After much anticipation and several delays due to coronavirus, the long-awaited Friends reunion episode is finally here.
The special comes almost 17 years after the first episode of the much-loved series aired in September 1994. What followed were ten seasons, 236 episodes and a global army of loyal fans who could likely drum up a Friends reference to fit any given social situation.
Catchphrases like Joey’s “How you doing” and “Joey doesn’t share food” have become so widely used in conversation that even those who have never seen an episode of the series know exactly what they reference. Despite being one of these people, Friends still managed to make its mark on me. I was around eight years old when I learned what it means to “steal someone’s thunder” thanks to The One With Monica’s Thunder, which my older sister had on at the time.

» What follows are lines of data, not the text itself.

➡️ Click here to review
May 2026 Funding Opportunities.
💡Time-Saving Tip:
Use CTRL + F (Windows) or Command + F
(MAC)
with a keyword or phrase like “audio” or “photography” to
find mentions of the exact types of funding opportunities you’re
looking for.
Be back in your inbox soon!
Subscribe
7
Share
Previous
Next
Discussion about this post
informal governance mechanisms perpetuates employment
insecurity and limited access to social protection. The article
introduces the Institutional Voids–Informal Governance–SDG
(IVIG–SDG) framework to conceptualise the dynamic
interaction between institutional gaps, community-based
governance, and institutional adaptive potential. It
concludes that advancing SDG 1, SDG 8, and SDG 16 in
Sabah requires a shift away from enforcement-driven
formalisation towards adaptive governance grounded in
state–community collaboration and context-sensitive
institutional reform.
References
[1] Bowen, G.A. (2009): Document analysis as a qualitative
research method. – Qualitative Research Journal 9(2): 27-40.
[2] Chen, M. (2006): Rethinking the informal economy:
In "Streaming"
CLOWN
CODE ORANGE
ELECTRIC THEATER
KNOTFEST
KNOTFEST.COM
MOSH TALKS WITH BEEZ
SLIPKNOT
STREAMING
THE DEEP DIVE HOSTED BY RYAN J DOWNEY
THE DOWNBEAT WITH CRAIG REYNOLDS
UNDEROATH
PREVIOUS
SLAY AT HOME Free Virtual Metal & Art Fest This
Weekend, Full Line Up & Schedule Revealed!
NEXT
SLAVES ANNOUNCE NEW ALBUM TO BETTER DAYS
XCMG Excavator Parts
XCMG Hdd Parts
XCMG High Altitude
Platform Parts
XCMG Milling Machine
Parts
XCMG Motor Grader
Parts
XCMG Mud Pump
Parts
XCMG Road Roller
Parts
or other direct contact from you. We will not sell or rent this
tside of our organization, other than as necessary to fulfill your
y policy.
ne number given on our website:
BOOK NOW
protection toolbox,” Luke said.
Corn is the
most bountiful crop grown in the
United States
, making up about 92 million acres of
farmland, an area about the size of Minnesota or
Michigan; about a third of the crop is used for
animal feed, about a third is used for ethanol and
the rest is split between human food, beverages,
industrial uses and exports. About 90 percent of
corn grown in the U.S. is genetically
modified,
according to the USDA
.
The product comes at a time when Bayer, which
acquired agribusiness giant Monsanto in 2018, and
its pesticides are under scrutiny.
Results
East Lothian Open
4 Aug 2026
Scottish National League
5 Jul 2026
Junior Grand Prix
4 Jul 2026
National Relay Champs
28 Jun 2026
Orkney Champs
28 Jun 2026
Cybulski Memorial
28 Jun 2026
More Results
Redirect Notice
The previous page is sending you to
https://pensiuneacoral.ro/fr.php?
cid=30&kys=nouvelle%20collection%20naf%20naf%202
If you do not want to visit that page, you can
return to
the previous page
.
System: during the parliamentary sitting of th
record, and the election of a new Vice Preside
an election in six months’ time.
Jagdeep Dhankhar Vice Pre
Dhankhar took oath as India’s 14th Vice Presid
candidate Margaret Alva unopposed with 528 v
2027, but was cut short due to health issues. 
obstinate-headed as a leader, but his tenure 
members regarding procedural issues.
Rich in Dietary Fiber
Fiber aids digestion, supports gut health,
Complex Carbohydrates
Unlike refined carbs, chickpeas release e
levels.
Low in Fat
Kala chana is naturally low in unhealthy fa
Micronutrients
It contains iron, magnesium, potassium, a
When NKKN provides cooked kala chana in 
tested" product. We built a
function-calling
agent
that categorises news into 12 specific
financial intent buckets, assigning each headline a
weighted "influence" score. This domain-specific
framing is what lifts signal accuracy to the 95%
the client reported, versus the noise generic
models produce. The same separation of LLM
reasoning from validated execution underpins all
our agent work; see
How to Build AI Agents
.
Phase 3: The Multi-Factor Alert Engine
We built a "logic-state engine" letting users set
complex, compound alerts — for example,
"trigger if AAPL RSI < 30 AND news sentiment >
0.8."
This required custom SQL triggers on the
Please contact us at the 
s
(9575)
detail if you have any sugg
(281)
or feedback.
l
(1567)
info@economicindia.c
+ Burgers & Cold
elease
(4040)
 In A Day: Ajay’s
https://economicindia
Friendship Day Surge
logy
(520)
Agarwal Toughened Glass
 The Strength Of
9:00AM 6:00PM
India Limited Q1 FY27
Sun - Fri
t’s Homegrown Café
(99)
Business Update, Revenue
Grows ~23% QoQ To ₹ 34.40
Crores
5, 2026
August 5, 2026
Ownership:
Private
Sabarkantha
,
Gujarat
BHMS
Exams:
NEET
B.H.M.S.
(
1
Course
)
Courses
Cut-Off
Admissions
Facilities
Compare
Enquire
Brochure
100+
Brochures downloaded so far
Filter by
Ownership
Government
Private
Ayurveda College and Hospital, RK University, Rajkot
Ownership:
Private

As someone who didn’t watch the series, from the outside looking in, loyal Friends fans appear almost cult-like, and it feels too late to join them. I spoke to others like me to find out why they missed out on one of the biggest cultural phenomena of their time.
The one where my parents said no, Hannan Imran, 28
“When Friends was first very popular and everyone was watching it, I was young and living with my parents. We only had one TV in the house, and they controlled what was on it. At the time, they thought Friends went against their beliefs on relationships before marriage.
“By the time I moved out, there wasn’t a big hype anymore so I was over it, but I did feel left out of the jokes and the memes. There are also so many episodes and I don’t have the time for it anymore.”
Canned laughter annoying, Hannah Dalton, 26
“I really can’t stand comedy that’s got a laughing audience behind every two minutes. I like to watch whatever I’m watching in peace. I like to feel like it’s just me watching it and not hundreds of others, and I suppose I’d like to laugh when I’m ready to laugh, not cued by when it’s telling me to laugh.”
The one where Friends was just ‘another dumb show’, Jodie Kenny, 28
“Watching six people talk a lot without actually having much to say never appealed to me. It has been described to me as friends who drink coffee, live together and go to work, which hardly sounds fascinating.
“I don’t know a whole lot about the show, apart from the characters Lisa Kudrow, Jennifer Aniston and Matt LeBlanc play. A show can get away with having one idiot character, but three? Maybe it’s because I have Asperger’s, but Friends just seems like another dumb show without an ounce of intelligence in it.”
The one where the fans were annoying, Zubair Al Kaubraa, 25
“I feel like it’s a chore to keep up with hundreds of episodes from decades ago, I prefer watching something new and fresh. I think I’ve watched some scenes on Twitter, seen memes, but sometimes I feel like the jokes are cringe. I take pride in not watching it as some fans are annoying in the way they show off the inside jokes.”
The one where the characters were all the same age, Mariyah Akhtar, 22
“When you’re watching a programme, you usually always have a mix of different ages, but just watching a group of older people [the characters are in fact in their mid-20s] is not entertaining. I’ve also never watched it from the beginning, and because there are so many episodes, I’m not going to bother starting. I’ve tried in the past, but I got ten minutes in and didn’t find it funny.”
The more hyped up it gets the less appealing it seems, Hannah Montoya, 28
“Honestly, I never even heard about it until I was in my 20’s, and it seemed like it was just another sitcom. Watching a group of people live normal lives didn’t seem super appealing to me.
“Almost everyone I know has watched Friends at some point. It almost seems like I missed out on a cultural staple. But the more it’s hyped up, the less appealing it seems to me.”
Friends references transcend the need for context, William May, 26
“Being left out was never really a problem because people who enjoyed Friends enough to make references in real life were more than happy to give an amateur rendition of the scene or a full retelling of the episode. Some references don’t require context at all, like ‘Joey doesn’t share food’.
“Because of this I never felt the need to watch Friends and instead enjoyed a distilled secondhand version of everyone else’s favourite bits. Plus, 10 seasons is quite the endeavour to start on, and I quite enjoy the patchwork of Friends references made by people I’ve met.
“Nostalgia can alter perceptions drastically; Friends might actually suck, and I don’t think I’ll take the chance of fogging up my nostalgia goggles.”